> **ASSIGNMENT**: The records below are to be transcribed in full, exactly as given.

___ DATA SUPPLIED ___

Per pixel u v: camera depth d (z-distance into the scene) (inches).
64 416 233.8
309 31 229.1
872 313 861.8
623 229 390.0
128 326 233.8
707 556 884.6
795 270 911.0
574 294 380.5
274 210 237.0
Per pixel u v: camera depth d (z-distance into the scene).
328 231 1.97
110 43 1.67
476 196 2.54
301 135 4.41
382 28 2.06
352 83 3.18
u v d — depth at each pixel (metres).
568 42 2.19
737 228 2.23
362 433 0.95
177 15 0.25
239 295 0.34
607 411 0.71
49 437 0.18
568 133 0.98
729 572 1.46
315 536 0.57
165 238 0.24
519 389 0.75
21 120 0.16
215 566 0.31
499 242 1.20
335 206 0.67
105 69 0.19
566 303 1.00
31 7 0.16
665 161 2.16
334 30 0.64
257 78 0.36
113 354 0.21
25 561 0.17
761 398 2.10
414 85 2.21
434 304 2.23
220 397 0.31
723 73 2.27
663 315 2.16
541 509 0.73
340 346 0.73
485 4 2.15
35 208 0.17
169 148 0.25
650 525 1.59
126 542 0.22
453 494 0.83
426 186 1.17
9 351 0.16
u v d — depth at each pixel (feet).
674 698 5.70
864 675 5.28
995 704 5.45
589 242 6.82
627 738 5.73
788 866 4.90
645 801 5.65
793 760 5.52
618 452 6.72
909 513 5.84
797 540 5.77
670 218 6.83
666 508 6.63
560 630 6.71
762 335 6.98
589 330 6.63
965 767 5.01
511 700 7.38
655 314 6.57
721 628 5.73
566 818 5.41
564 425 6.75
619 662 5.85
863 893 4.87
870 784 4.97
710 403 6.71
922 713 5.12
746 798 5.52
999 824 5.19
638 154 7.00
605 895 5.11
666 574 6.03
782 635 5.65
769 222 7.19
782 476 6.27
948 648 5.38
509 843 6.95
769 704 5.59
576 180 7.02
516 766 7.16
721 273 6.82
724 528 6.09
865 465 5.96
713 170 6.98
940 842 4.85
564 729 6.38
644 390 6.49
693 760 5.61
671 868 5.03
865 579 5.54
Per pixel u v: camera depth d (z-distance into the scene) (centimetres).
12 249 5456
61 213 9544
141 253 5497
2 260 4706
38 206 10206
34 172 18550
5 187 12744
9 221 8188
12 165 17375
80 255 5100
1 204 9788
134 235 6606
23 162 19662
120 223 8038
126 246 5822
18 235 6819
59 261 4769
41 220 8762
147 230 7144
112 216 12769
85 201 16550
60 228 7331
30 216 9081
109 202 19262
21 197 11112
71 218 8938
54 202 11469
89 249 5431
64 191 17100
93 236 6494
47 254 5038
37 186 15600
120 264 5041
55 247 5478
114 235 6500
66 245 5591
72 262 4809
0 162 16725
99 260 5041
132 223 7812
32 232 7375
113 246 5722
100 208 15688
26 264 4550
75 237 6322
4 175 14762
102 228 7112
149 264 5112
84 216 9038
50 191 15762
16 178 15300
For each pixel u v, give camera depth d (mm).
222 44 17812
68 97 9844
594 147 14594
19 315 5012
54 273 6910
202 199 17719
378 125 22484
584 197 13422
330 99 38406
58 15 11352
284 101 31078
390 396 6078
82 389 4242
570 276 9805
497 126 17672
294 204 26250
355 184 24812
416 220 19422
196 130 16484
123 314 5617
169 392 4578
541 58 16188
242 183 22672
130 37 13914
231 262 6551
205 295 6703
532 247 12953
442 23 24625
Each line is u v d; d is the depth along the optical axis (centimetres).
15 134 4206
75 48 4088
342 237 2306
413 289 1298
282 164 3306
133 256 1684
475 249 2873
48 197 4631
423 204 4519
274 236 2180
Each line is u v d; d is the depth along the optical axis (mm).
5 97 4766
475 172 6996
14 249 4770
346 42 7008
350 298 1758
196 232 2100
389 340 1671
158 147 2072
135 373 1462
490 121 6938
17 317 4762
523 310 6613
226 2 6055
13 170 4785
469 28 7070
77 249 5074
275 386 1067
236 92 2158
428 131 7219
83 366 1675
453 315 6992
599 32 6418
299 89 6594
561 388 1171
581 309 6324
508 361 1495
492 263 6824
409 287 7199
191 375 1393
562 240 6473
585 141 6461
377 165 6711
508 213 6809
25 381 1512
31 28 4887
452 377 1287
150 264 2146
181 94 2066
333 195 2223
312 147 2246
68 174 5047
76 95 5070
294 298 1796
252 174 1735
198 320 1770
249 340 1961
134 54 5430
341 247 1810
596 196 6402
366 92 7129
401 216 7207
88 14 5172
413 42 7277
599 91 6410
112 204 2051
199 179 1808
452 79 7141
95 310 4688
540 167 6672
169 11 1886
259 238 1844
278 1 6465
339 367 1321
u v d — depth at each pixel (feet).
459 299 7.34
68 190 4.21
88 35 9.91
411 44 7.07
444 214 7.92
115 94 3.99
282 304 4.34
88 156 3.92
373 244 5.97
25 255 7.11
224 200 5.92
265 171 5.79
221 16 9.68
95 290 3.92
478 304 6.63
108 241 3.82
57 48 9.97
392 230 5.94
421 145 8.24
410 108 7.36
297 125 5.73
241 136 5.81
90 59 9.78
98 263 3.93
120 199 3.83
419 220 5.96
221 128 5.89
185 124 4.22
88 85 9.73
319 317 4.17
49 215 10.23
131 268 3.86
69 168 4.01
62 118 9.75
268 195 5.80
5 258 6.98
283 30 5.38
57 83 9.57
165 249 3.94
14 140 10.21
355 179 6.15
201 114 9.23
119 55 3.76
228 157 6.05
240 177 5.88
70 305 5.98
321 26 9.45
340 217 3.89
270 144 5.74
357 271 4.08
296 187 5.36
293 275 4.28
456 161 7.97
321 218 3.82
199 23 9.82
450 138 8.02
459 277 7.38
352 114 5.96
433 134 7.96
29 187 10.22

___

> **SOLUTION FOR THIS TASK**:
Per pixel u v: camera depth d (z-distance into the scene) (inches).
64 416 233.8
309 31 229.1
872 313 861.8
623 229 390.0
128 326 233.8
707 556 884.6
795 270 911.0
574 294 380.5
274 210 237.0
Per pixel u v: camera depth d (z-distance into the scene).
328 231 1.97
110 43 1.67
476 196 2.54
301 135 4.41
382 28 2.06
352 83 3.18
u v d — depth at each pixel (metres).
568 42 2.19
737 228 2.23
362 433 0.95
177 15 0.25
239 295 0.34
607 411 0.71
49 437 0.18
568 133 0.98
729 572 1.46
315 536 0.57
165 238 0.24
519 389 0.75
21 120 0.16
215 566 0.31
499 242 1.20
335 206 0.67
105 69 0.19
566 303 1.00
31 7 0.16
665 161 2.16
334 30 0.64
257 78 0.36
113 354 0.21
25 561 0.17
761 398 2.10
414 85 2.21
434 304 2.23
220 397 0.31
723 73 2.27
663 315 2.16
541 509 0.73
340 346 0.73
485 4 2.15
35 208 0.17
169 148 0.25
650 525 1.59
126 542 0.22
453 494 0.83
426 186 1.17
9 351 0.16
u v d — depth at each pixel (feet).
674 698 5.70
864 675 5.28
995 704 5.45
589 242 6.82
627 738 5.73
788 866 4.90
645 801 5.65
793 760 5.52
618 452 6.72
909 513 5.84
797 540 5.77
670 218 6.83
666 508 6.63
560 630 6.71
762 335 6.98
589 330 6.63
965 767 5.01
511 700 7.38
655 314 6.57
721 628 5.73
566 818 5.41
564 425 6.75
619 662 5.85
863 893 4.87
870 784 4.97
710 403 6.71
922 713 5.12
746 798 5.52
999 824 5.19
638 154 7.00
605 895 5.11
666 574 6.03
782 635 5.65
769 222 7.19
782 476 6.27
948 648 5.38
509 843 6.95
769 704 5.59
576 180 7.02
516 766 7.16
721 273 6.82
724 528 6.09
865 465 5.96
713 170 6.98
940 842 4.85
564 729 6.38
644 390 6.49
693 760 5.61
671 868 5.03
865 579 5.54
Per pixel u v: camera depth d (z-distance into the scene) (centimetres).
12 249 5456
61 213 9544
141 253 5497
2 260 4706
38 206 10206
34 172 18550
5 187 12744
9 221 8188
12 165 17375
80 255 5100
1 204 9788
134 235 6606
23 162 19662
120 223 8038
126 246 5822
18 235 6819
59 261 4769
41 220 8762
147 230 7144
112 216 12769
85 201 16550
60 228 7331
30 216 9081
109 202 19262
21 197 11112
71 218 8938
54 202 11469
89 249 5431
64 191 17100
93 236 6494
47 254 5038
37 186 15600
120 264 5041
55 247 5478
114 235 6500
66 245 5591
72 262 4809
0 162 16725
99 260 5041
132 223 7812
32 232 7375
113 246 5722
100 208 15688
26 264 4550
75 237 6322
4 175 14762
102 228 7112
149 264 5112
84 216 9038
50 191 15762
16 178 15300
For each pixel u v, give camera depth d (mm).
222 44 17812
68 97 9844
594 147 14594
19 315 5012
54 273 6910
202 199 17719
378 125 22484
584 197 13422
330 99 38406
58 15 11352
284 101 31078
390 396 6078
82 389 4242
570 276 9805
497 126 17672
294 204 26250
355 184 24812
416 220 19422
196 130 16484
123 314 5617
169 392 4578
541 58 16188
242 183 22672
130 37 13914
231 262 6551
205 295 6703
532 247 12953
442 23 24625
Each line is u v d; d is the depth along the optical axis (centimetres).
15 134 4206
75 48 4088
342 237 2306
413 289 1298
282 164 3306
133 256 1684
475 249 2873
48 197 4631
423 204 4519
274 236 2180
Each line is u v d; d is the depth along the optical axis (mm).
5 97 4766
475 172 6996
14 249 4770
346 42 7008
350 298 1758
196 232 2100
389 340 1671
158 147 2072
135 373 1462
490 121 6938
17 317 4762
523 310 6613
226 2 6055
13 170 4785
469 28 7070
77 249 5074
275 386 1067
236 92 2158
428 131 7219
83 366 1675
453 315 6992
599 32 6418
299 89 6594
561 388 1171
581 309 6324
508 361 1495
492 263 6824
409 287 7199
191 375 1393
562 240 6473
585 141 6461
377 165 6711
508 213 6809
25 381 1512
31 28 4887
452 377 1287
150 264 2146
181 94 2066
333 195 2223
312 147 2246
68 174 5047
76 95 5070
294 298 1796
252 174 1735
198 320 1770
249 340 1961
134 54 5430
341 247 1810
596 196 6402
366 92 7129
401 216 7207
88 14 5172
413 42 7277
599 91 6410
112 204 2051
199 179 1808
452 79 7141
95 310 4688
540 167 6672
169 11 1886
259 238 1844
278 1 6465
339 367 1321
u v d — depth at each pixel (feet).
459 299 7.34
68 190 4.21
88 35 9.91
411 44 7.07
444 214 7.92
115 94 3.99
282 304 4.34
88 156 3.92
373 244 5.97
25 255 7.11
224 200 5.92
265 171 5.79
221 16 9.68
95 290 3.92
478 304 6.63
108 241 3.82
57 48 9.97
392 230 5.94
421 145 8.24
410 108 7.36
297 125 5.73
241 136 5.81
90 59 9.78
98 263 3.93
120 199 3.83
419 220 5.96
221 128 5.89
185 124 4.22
88 85 9.73
319 317 4.17
49 215 10.23
131 268 3.86
69 168 4.01
62 118 9.75
268 195 5.80
5 258 6.98
283 30 5.38
57 83 9.57
165 249 3.94
14 140 10.21
355 179 6.15
201 114 9.23
119 55 3.76
228 157 6.05
240 177 5.88
70 305 5.98
321 26 9.45
340 217 3.89
270 144 5.74
357 271 4.08
296 187 5.36
293 275 4.28
456 161 7.97
321 218 3.82
199 23 9.82
450 138 8.02
459 277 7.38
352 114 5.96
433 134 7.96
29 187 10.22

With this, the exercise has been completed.